● **WHAT NEEDS TO BE DONE**:
Your answer should show every line of the material below that includes "Nuevo".

● **DATA FOR PROCESSING**:
Content starts

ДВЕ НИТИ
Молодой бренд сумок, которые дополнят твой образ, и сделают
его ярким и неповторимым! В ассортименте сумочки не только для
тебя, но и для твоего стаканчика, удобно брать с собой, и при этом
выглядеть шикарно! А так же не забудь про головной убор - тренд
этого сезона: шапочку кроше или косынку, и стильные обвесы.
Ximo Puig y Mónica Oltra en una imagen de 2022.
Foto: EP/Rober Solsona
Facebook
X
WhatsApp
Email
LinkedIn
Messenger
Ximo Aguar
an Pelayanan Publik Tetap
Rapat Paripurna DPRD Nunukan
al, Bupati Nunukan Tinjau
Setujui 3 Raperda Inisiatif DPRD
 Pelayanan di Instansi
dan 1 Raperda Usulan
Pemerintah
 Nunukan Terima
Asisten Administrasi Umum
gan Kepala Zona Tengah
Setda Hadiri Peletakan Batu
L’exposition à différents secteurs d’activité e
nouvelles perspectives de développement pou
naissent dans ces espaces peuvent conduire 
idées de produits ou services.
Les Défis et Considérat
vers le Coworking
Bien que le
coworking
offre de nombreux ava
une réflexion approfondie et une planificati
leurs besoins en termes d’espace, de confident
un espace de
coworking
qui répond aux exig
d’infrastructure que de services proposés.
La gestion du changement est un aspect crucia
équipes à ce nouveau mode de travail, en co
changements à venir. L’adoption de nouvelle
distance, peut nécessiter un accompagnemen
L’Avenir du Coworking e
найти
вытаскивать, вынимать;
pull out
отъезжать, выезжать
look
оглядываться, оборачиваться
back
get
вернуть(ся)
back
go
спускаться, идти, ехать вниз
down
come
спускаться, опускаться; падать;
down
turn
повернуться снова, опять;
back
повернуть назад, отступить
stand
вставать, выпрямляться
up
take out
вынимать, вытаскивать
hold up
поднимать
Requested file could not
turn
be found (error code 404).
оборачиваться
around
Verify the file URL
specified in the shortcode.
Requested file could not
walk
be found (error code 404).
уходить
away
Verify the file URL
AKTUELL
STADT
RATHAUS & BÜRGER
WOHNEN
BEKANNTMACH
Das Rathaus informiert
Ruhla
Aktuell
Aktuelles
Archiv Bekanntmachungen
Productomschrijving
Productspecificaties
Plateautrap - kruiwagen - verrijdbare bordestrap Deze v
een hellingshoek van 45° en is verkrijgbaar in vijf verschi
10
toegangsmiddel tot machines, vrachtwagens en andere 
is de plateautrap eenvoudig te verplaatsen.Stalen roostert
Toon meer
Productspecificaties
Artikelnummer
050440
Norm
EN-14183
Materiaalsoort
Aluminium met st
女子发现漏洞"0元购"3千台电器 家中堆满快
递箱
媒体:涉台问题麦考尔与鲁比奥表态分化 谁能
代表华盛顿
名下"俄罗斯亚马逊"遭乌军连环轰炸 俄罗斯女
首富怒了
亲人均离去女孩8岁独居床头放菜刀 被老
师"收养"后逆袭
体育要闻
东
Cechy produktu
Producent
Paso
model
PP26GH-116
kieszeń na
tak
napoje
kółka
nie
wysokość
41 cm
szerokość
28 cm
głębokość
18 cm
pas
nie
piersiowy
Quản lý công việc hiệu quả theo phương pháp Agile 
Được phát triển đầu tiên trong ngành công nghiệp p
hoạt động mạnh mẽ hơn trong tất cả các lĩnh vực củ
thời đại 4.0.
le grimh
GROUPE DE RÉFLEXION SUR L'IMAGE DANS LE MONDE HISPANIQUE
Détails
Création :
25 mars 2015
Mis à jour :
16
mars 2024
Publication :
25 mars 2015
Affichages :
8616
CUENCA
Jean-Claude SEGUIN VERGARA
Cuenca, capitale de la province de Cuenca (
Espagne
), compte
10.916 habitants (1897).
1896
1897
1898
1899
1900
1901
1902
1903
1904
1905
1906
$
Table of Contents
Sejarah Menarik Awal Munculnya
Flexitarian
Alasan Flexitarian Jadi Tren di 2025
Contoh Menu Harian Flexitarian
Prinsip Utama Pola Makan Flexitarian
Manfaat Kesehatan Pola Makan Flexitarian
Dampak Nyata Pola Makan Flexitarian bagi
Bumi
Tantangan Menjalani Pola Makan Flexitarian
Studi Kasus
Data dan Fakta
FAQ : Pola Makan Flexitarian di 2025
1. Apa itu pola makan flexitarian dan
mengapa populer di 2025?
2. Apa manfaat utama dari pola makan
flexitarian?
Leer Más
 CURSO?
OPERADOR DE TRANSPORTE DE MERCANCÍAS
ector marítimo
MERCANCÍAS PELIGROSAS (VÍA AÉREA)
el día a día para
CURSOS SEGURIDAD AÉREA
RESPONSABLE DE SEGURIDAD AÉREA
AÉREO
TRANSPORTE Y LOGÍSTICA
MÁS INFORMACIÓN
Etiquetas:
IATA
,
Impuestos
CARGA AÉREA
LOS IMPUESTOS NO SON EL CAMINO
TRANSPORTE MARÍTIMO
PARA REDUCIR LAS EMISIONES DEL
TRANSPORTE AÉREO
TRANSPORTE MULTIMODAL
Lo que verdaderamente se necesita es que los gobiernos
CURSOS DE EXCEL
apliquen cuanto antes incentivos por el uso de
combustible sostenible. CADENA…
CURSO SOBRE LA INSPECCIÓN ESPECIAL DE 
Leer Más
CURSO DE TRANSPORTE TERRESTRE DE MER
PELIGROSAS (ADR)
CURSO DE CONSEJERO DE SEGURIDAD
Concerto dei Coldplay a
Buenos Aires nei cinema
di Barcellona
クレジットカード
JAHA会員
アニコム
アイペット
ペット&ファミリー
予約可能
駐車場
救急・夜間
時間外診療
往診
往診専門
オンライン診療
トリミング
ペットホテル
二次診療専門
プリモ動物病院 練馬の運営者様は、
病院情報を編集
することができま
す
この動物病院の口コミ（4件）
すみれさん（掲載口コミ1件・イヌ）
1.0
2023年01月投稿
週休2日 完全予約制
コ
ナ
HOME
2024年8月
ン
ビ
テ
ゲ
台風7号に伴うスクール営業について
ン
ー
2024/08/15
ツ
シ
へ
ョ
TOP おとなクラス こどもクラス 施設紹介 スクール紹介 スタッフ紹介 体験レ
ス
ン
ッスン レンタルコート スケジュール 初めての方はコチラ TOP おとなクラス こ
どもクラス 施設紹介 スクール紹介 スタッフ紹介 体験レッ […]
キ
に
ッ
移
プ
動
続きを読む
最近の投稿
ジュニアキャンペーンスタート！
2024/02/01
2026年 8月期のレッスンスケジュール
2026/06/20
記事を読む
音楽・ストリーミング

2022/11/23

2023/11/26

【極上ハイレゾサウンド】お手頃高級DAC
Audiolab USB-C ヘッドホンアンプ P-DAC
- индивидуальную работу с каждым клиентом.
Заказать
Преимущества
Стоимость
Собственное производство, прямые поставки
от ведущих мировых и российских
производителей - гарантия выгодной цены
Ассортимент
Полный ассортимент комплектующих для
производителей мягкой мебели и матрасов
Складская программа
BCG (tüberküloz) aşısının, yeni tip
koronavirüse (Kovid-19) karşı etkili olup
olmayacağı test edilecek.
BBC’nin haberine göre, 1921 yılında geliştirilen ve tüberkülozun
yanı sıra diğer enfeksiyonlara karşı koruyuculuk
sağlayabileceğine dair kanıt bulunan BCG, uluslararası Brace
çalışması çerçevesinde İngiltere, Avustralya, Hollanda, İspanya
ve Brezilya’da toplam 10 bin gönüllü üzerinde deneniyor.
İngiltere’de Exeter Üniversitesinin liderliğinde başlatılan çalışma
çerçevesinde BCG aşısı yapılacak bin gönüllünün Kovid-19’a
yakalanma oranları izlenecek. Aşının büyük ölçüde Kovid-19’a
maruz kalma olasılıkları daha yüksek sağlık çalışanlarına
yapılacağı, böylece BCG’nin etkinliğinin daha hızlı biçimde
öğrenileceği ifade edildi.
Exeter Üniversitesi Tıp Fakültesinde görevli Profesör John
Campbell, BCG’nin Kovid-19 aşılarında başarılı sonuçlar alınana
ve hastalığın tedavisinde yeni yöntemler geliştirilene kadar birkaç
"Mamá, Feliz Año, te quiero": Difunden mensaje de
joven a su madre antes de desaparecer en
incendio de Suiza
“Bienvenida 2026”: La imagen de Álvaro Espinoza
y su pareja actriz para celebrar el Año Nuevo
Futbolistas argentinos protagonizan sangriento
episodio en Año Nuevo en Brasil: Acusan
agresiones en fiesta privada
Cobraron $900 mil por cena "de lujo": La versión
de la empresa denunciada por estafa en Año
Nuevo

Content ends

● **OUTPUT**:
y su pareja actriz para celebrar el Año Nuevo
episodio en Año Nuevo en Brasil: Acusan
Nuevo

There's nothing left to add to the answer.